Efectuaron la parada junto al río Lima, frente a la ciudadela fortificada, cuyos habitantes, hoscos y recelosos, se negaron a abrirles las puertas de sus muros para que se alojaran en el interior, puesto que desconfiaban de los musulmanes armados que servían de escolta a la peregrinación.

Por consiguiente, tuvieron que montar el campamento junto a la cabecera del gran puente de piedra que se elevaba sobre el turbulento y caudaloso río.

Amparados bajo la lona de la tienda, Asbag, el arcediano y Juan compartían la cena, mientras la lluvia golpeteaba en el exterior y una densa humedad se colaba por las rendijas creando un ambiente frío y desagradable. El arcediano, arropado con una gruesa manta, comentó tiritando:

—Me pregunto cuándo llegara aquí el verano… Quiero decir que, para ser ya casi finales de mayo, no parece siquiera primavera.

Juan se encogió de hombros.

—Bueno, el norte es el norte.

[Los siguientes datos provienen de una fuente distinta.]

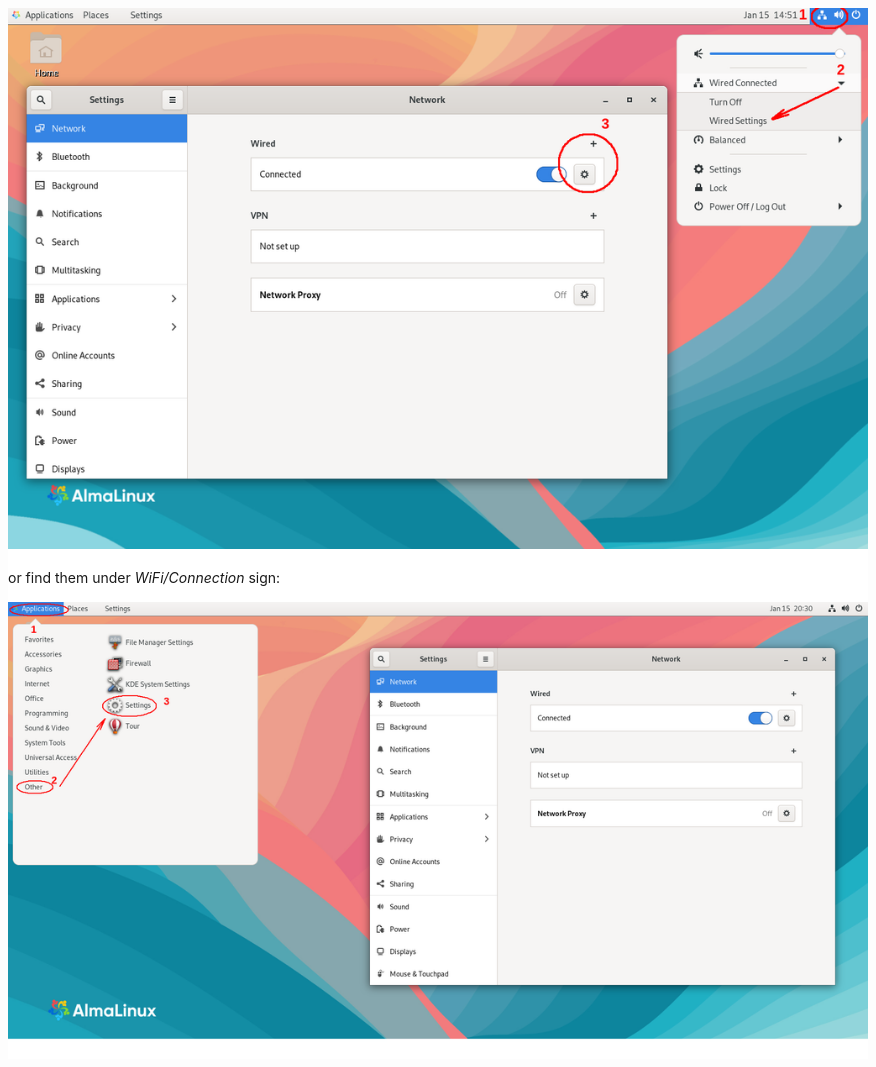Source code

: ![image](/images/after-install-settings-1.png)

or find them under *WiFi/Connection* sign:

![image](/images/after-install-settings-2.png)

Mientras encontremos lluvia y barro… Lo malo sería encontrarse normandos.

—El capitán se adelantó esta tarde con algunos de sus hombres —observó Asbag—. Al parecer la invasión de los vikingos tuvo lugar el pasado verano, según le dijeron los lugareños; pero fue más al norte, en las rías.

—¿Falta mucho para llegar a esas rías? —preguntó el arcediano.

—Poco, muy poco —respondió Asbag—; apenas falta una jornada para alcanzar la desembocadura del Miño y, en fin, en los territorios de más arriba es donde puede haber algún peligro.